Apart from writing, editing, production and multimedia skills, a sociological approach must be instituted. A theoretical and contextual premise toward journalism and society must be structured in the major components. In fact, the journalism curriculum should partake and assume the role of a general curriculum for the university. Students and journalism students must be obliged to be instructed in philosophy, science history, dialectical thinking and scientific thinking.
The whole gamut of courses in the social sciences must be instituted with some as a set of core subject, and the rest as electives. And of course there is literature. Journalism students must see themselves as storytellers par excellence. Fiction-writing and the essay must be subjects on their own.
I have emphasised much earlier when I suggested the separation of journalism from the Communication School in 2002, that journalism as an enterprise is much closer to the humanities and social sciences than to the study of communication. And perhaps, anthropology, science and fine arts graduates make better journalists. It is the methodology of thinking, a mode of seeing that has been held in abeyance in the journalism schools since their genesis almost five decades ago.
Journalism is a vocation, loosely a profession.

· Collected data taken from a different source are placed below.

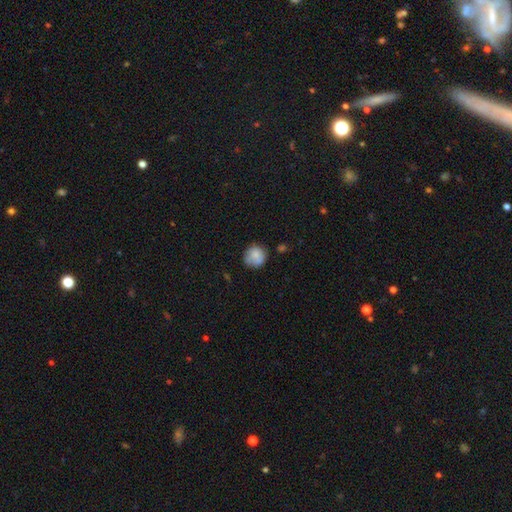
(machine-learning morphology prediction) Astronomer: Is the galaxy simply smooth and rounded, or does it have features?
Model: smooth — 75%.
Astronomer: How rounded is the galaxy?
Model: round — 87%.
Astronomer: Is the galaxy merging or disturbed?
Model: none — 62%.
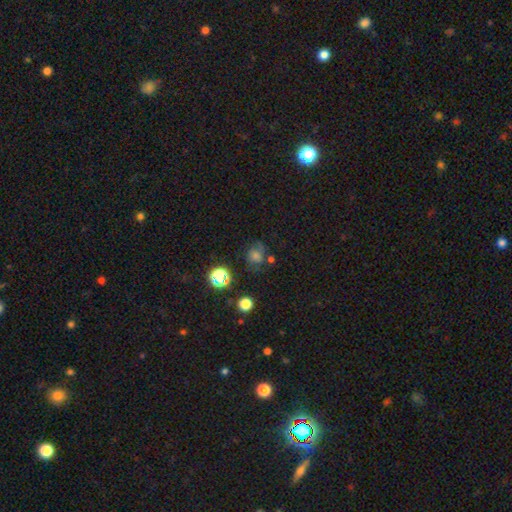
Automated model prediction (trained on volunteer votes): A smooth galaxy with no disk features (54%) that is round (68%). Merging: none (57%).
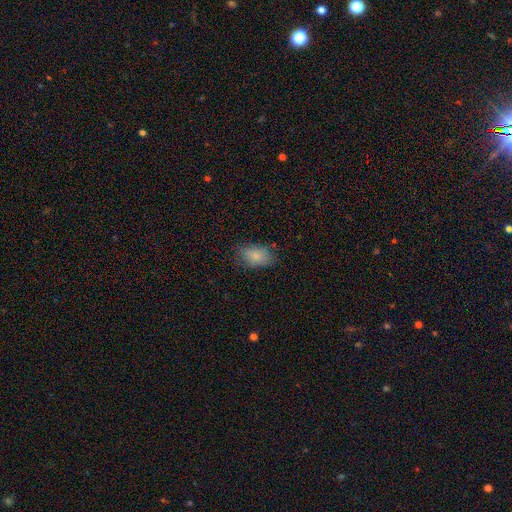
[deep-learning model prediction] Smooth or featured? smooth (83%)
How rounded? in between (89%)
Merging? none (72%)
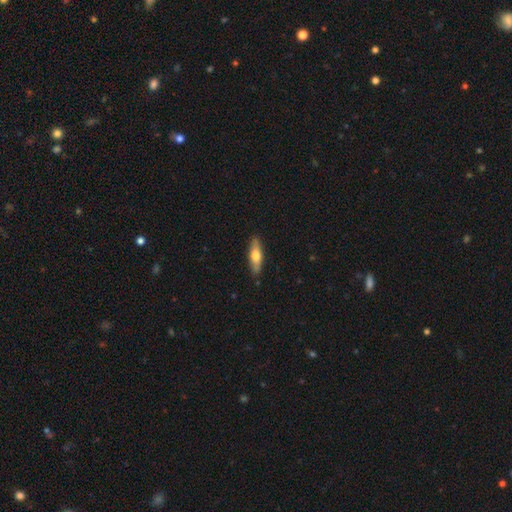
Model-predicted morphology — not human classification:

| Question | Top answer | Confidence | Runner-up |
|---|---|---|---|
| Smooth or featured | smooth | 58% | featured or disk (37%) |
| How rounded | cigar-shaped | 57% | in between (41%) |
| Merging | none | 88% | minor disturbance (9%) |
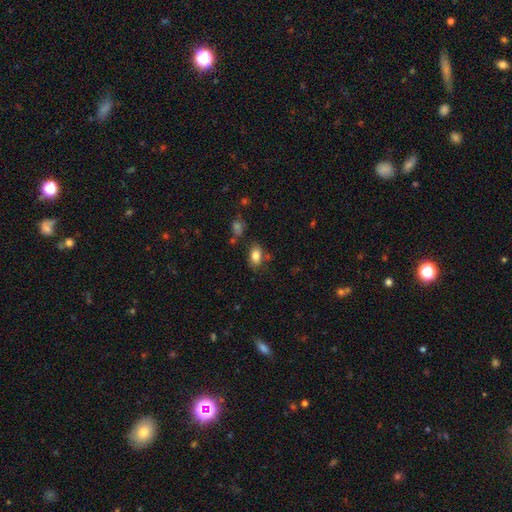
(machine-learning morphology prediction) smooth-or-featured: smooth: 82% | featured or disk: 9% | star or artifact: 9%
  how-rounded: in between: 86% | round: 13% | cigar-shaped: 2%
  merging: none: 73% | minor disturbance: 16% | merger: 7% | major disturbance: 4%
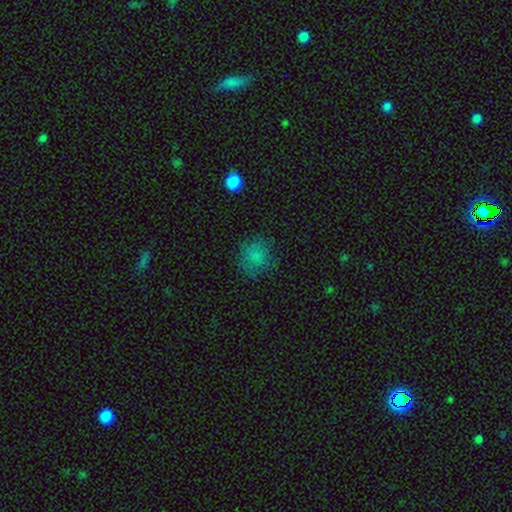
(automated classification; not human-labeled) This is likely a smooth galaxy (79%). How rounded: clearly round (81%). Merging: likely none (73%).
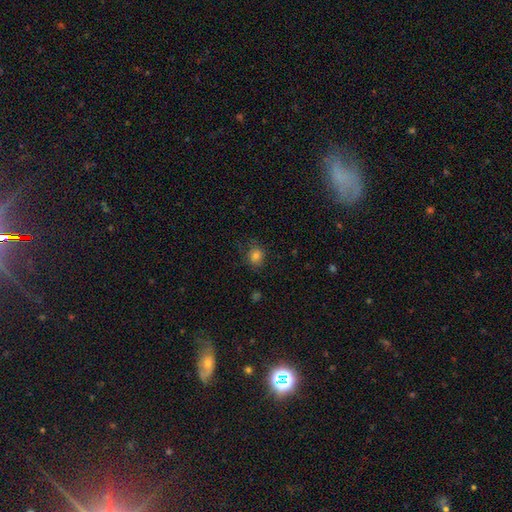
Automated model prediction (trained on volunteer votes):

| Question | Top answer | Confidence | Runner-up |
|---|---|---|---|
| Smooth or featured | smooth | 80% | star or artifact (14%) |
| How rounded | round | 68% | in between (31%) |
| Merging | none | 77% | minor disturbance (16%) |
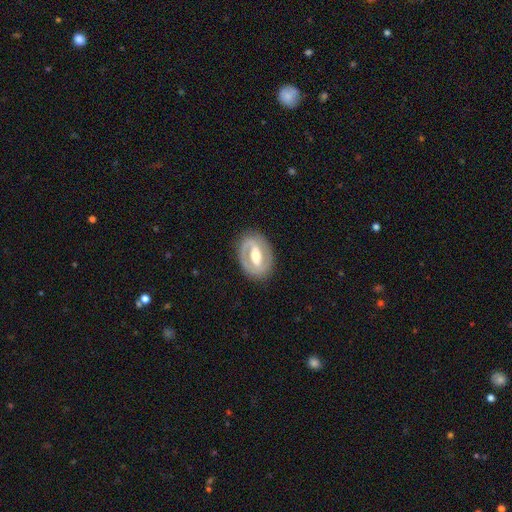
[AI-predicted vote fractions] The model was most divided on "spiral winding": tight: 44%, medium: 40%, loose: 16%. More confident: edge-on disk — no (95%); merging — none (84%); smooth or featured — featured or disk (80%); spiral arm count — 2 (77%); bulge size — moderate (69%); spiral arms — yes (69%); bar — strong (55%).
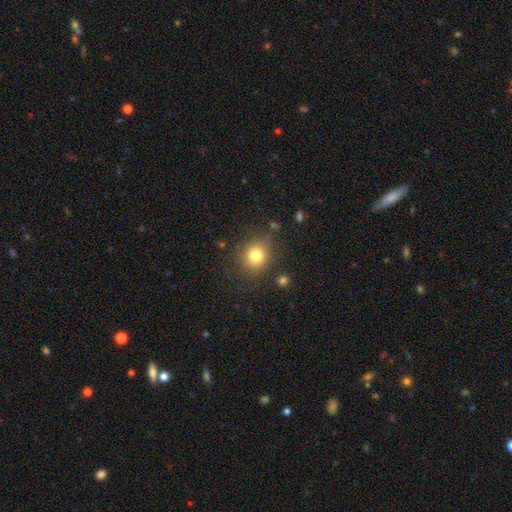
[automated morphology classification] Smooth or featured? smooth (79%)
How rounded? round (83%)
Merging? none (83%)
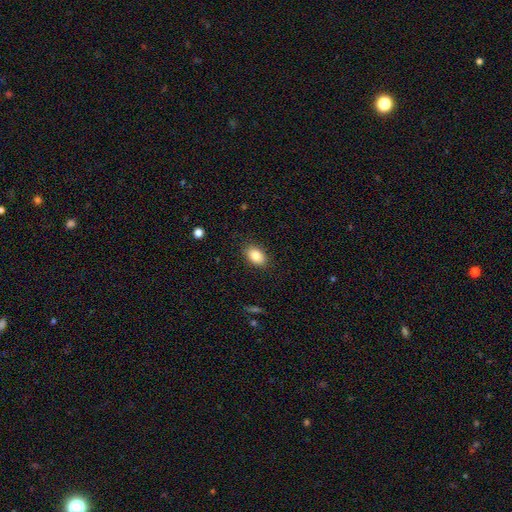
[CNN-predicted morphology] The model was most divided on "how rounded": in between: 86%, round: 13%, cigar-shaped: 1%. More confident: merging — none (86%); smooth or featured — smooth (84%).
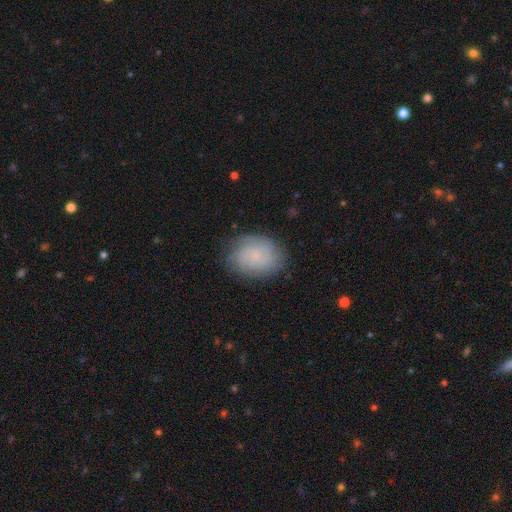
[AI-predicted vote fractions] A smooth galaxy with no disk features (49%). Merging: none (78%).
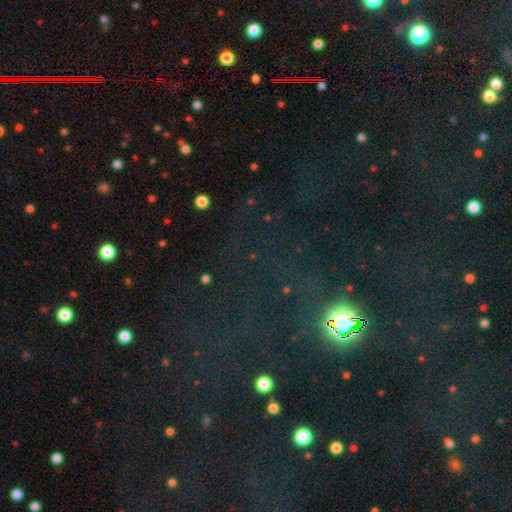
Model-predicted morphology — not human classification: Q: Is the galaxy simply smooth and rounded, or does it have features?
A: star or artifact — 73%.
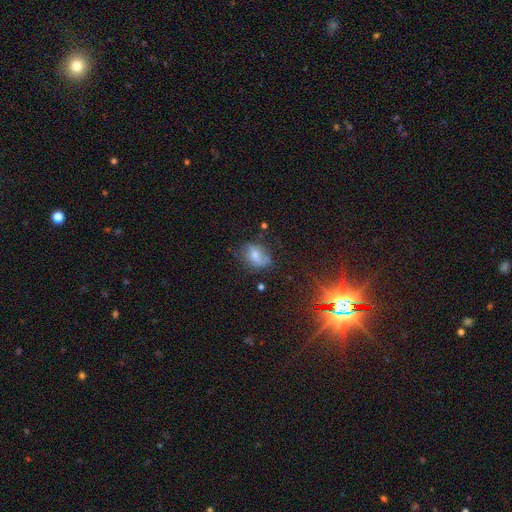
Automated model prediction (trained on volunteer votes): Morphology: type=smooth (56%); roundness=in between (74%); merging=none (54%).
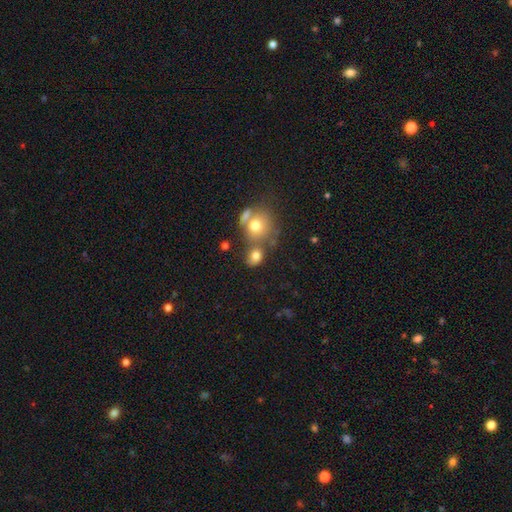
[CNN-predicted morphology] A smooth galaxy with no disk features (75%) that is round (53%). Merging: none (48%).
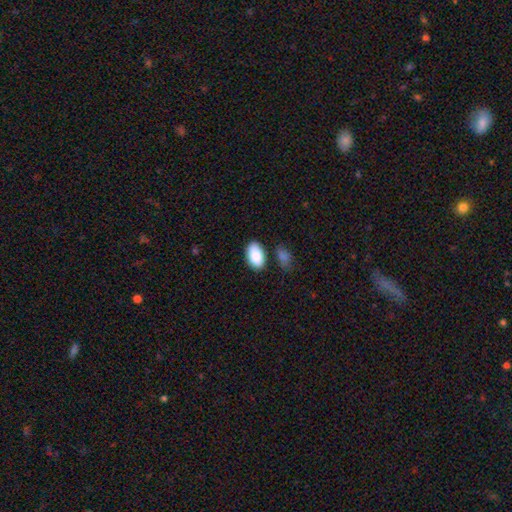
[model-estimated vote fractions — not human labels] Smooth or featured?
  - smooth: 89% *
  - star or artifact: 6%
  - featured or disk: 5%
How rounded?
  - in between: 94% *
  - round: 4%
  - cigar-shaped: 2%
Merging?
  - none: 74% *
  - minor disturbance: 15%
  - merger: 7%
  - major disturbance: 4%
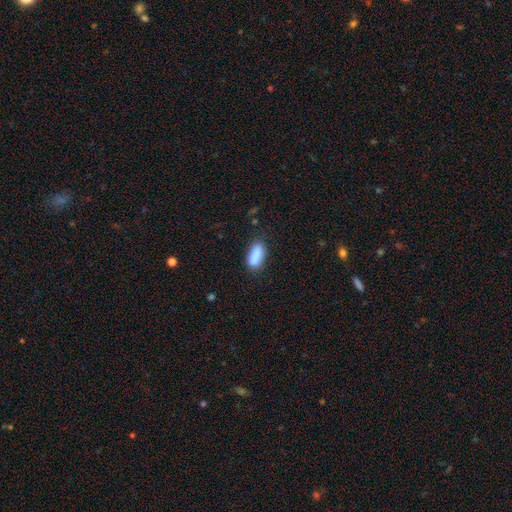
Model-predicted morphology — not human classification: This appears to be a smooth galaxy with no disk features (85%) that is in between round and cigar-shaped (68%). Merging: none (73%).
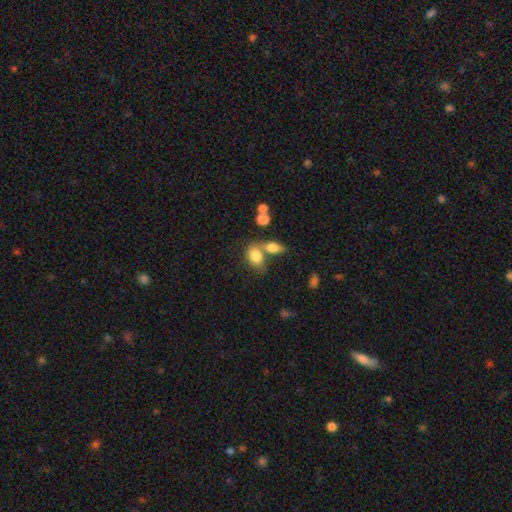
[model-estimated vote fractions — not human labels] This is likely a smooth galaxy (80%). How rounded: clearly in between (83%). Merging: possibly merger (46%).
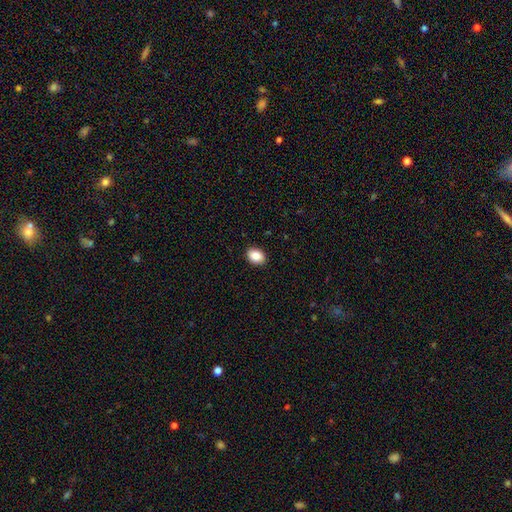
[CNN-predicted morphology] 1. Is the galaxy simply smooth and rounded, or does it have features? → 86% smooth, 8% star or artifact, 6% featured or disk.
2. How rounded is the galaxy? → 75% in between, 24% round, 1% cigar-shaped.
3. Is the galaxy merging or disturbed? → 90% none, 7% minor disturbance, 2% major disturbance, 1% merger.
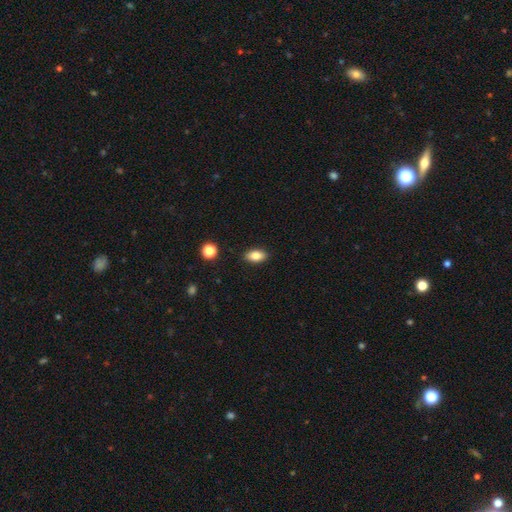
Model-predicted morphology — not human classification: This is clearly a smooth galaxy (83%). How rounded: clearly in between (89%). Merging: clearly none (89%).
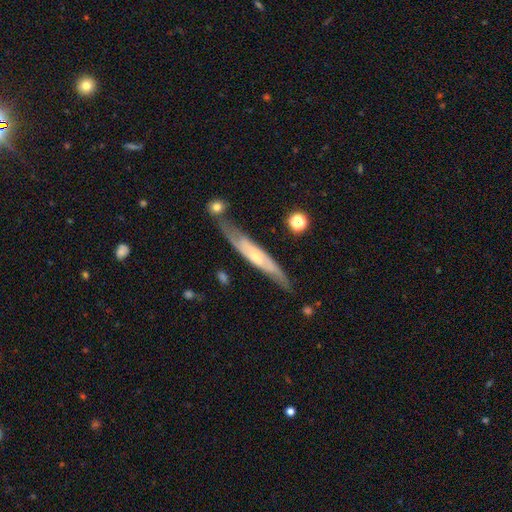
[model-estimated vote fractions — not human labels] Morphology: type=featured or disk (68%); edge-on=yes (60%); merging=none (71%).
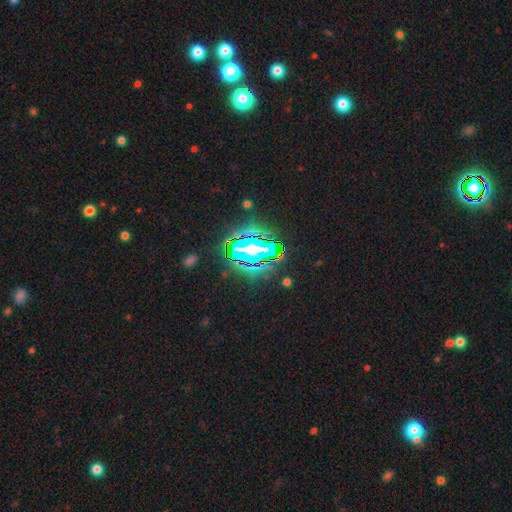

But the teaching and curricula of journalism as vocational training must quickly — and this is long overdue — be abandoned for a more intensely sociological, historical and philosophical approach. The resistance toward theory only negates the workings of journalism and its necessary engagement with society and the human condition. Engaging in different levels of discourse and being literate in their dynamics is the forte of the present and the future.
The journalism curricula must revisit the meanings of “neutrality”, “impartiality” and “objectivity”. The pedagogy must be open and honest on journalism’s roles and functions — either as neutral transmitter, interpreter or active participant in national and international affairs. Second guessing the powers-that-be on what to express should not be the order of the day any more. But like knowledge and its production, civility and decorum must be the outcome of good journalism education. Fear and the closed universe of discourse subconsciously dominating thought and ideas must break into new meaning for the future of journalism students, journalists and Malaysian society.
Do we have to wait for the Minister of Education to continue reminding us on university autonomy? It is ironic. That autonomy has not resonated in the journalism curricula.
Second guessing the powers-that-be on what to express should not be the order of the day any more.